Task input –
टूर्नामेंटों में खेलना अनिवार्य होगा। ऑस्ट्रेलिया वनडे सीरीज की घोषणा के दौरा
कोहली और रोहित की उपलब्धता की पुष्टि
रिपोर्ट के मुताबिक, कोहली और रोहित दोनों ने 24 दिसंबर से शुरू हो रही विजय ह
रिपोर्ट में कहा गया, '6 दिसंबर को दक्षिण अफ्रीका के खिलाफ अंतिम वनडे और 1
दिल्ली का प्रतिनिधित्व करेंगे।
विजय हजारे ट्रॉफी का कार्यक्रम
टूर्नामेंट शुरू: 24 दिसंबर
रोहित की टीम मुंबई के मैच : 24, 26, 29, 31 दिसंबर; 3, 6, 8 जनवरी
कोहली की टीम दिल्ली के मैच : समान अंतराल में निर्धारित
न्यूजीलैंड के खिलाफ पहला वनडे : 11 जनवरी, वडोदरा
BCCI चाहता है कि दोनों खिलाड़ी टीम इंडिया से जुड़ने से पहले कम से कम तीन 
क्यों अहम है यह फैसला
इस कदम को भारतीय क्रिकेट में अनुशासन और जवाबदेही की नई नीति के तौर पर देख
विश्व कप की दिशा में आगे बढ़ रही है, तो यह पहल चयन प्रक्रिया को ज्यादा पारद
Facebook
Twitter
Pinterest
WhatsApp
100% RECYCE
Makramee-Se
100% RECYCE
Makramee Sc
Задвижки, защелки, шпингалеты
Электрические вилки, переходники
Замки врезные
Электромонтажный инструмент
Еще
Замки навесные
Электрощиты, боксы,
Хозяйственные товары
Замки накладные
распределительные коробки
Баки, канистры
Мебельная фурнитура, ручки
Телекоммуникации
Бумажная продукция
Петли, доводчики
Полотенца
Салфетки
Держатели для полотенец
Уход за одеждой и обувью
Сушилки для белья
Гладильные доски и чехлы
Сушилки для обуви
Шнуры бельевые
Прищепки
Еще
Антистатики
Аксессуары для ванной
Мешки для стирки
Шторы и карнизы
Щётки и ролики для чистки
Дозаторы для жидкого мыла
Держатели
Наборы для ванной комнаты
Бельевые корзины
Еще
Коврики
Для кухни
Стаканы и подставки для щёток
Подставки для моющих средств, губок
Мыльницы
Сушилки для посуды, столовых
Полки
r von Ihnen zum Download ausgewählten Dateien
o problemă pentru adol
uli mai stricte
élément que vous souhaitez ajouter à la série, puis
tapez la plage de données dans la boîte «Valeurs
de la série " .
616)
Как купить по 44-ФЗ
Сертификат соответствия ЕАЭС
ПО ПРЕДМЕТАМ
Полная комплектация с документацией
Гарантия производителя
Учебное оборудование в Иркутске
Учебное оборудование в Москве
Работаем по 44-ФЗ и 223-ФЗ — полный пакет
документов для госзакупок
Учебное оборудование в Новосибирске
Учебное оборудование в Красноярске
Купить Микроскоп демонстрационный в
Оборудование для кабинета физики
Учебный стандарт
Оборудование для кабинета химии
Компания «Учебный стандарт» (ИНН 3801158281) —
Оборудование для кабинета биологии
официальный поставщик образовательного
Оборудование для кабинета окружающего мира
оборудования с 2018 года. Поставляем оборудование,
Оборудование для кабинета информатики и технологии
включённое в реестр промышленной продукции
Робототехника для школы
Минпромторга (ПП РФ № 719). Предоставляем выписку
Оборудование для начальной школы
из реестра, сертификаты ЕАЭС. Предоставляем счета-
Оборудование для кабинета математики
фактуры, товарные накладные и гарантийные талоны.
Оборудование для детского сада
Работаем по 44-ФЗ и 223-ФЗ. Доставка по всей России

Directions for this task – The lines to copy are those above that contain the string "накладные".

Answer section –
Замки накладные
фактуры, товарные накладные и гарантийные талоны.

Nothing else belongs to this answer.